— Begin MATERIAL FOR THIS EXERCISE —

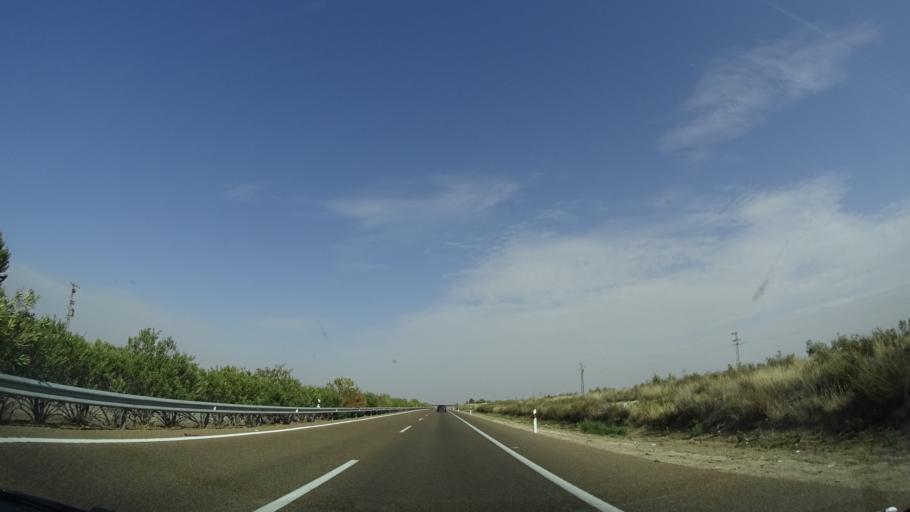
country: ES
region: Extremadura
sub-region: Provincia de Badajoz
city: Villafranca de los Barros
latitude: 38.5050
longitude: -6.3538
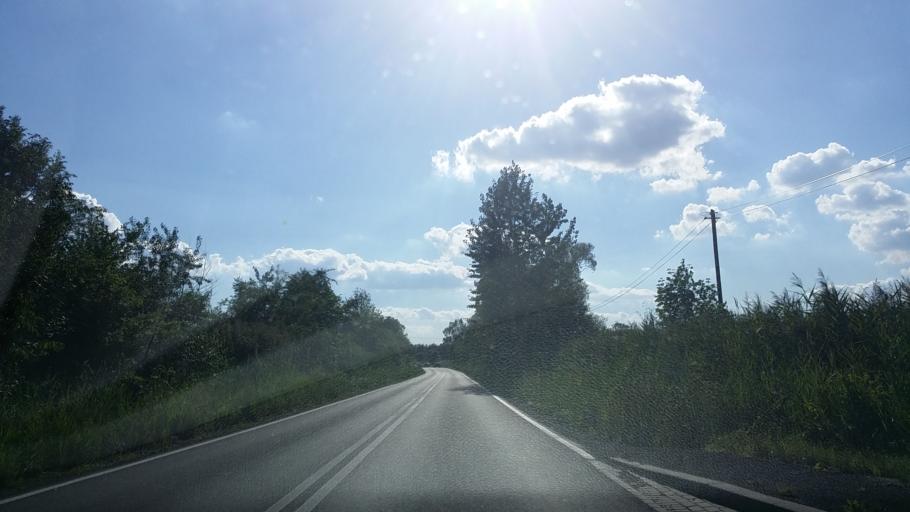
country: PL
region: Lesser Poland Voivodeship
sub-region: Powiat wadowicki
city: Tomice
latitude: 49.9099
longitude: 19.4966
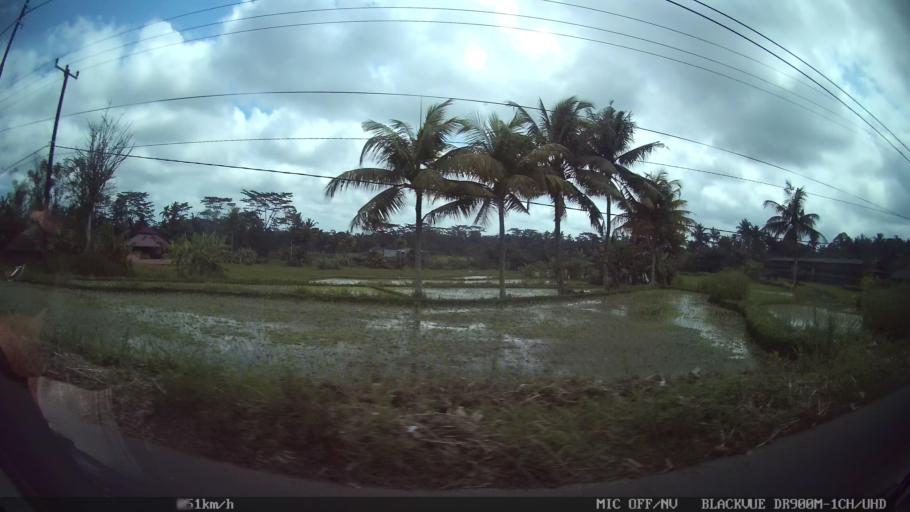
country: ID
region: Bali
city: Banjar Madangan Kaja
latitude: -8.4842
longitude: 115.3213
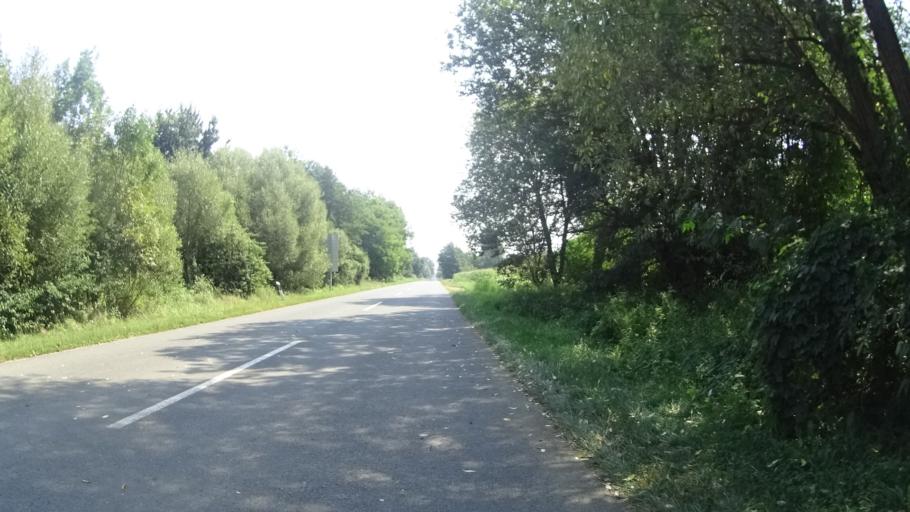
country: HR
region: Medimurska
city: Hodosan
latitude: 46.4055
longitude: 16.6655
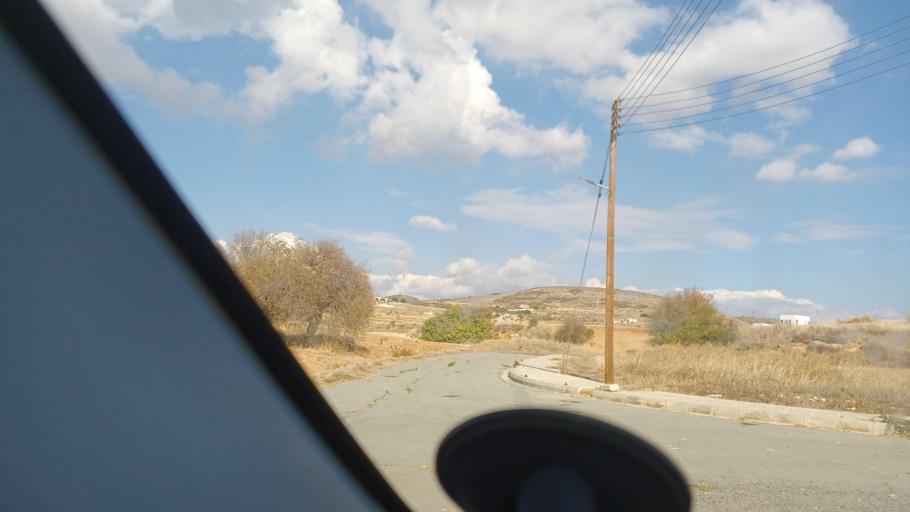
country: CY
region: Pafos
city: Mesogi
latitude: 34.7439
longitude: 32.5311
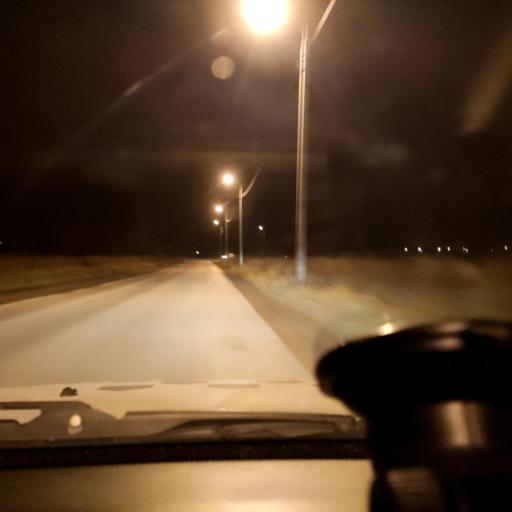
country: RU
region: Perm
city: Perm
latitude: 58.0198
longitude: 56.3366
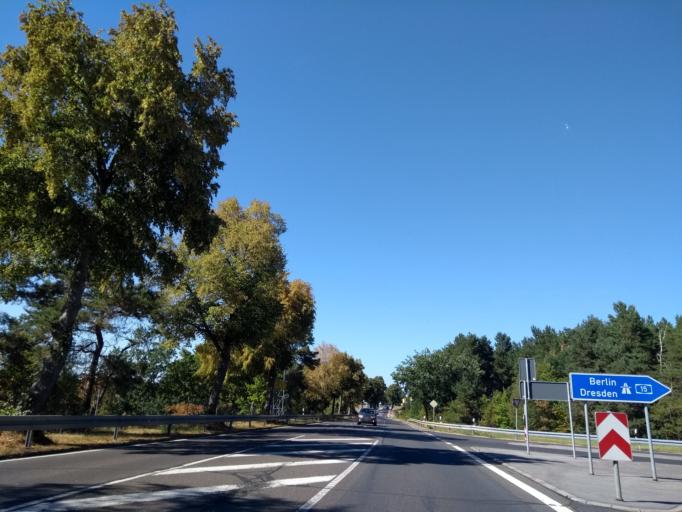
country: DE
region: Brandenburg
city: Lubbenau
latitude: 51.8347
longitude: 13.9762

— End MATERIAL FOR THIS EXERCISE —
— Begin MATERIAL FOR THIS EXERCISE —

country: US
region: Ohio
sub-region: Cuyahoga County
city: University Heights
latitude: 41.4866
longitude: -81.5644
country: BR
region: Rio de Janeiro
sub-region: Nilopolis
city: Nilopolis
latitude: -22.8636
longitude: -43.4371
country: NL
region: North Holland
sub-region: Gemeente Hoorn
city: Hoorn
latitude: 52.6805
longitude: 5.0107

— End MATERIAL FOR THIS EXERCISE —

▶ _WRITTEN TASK_
Change "city" to "town" in the listing from the line with "country: ES" up to and including the line with "longitude: 13.9762", and give those lines again with everything else unchanged and the pictures left out.

▶ _EXERCISE RESULT_
country: ES
region: Extremadura
sub-region: Provincia de Badajoz
town: Villafranca de los Barros
latitude: 38.5050
longitude: -6.3538
country: PL
region: Lesser Poland Voivodeship
sub-region: Powiat wadowicki
town: Tomice
latitude: 49.9099
longitude: 19.4966
country: ID
region: Bali
town: Banjar Madangan Kaja
latitude: -8.4842
longitude: 115.3213
country: HR
region: Medimurska
town: Hodosan
latitude: 46.4055
longitude: 16.6655
country: CY
region: Pafos
town: Mesogi
latitude: 34.7439
longitude: 32.5311
country: RU
region: Perm
town: Perm
latitude: 58.0198
longitude: 56.3366
country: DE
region: Brandenburg
town: Lubbenau
latitude: 51.8347
longitude: 13.9762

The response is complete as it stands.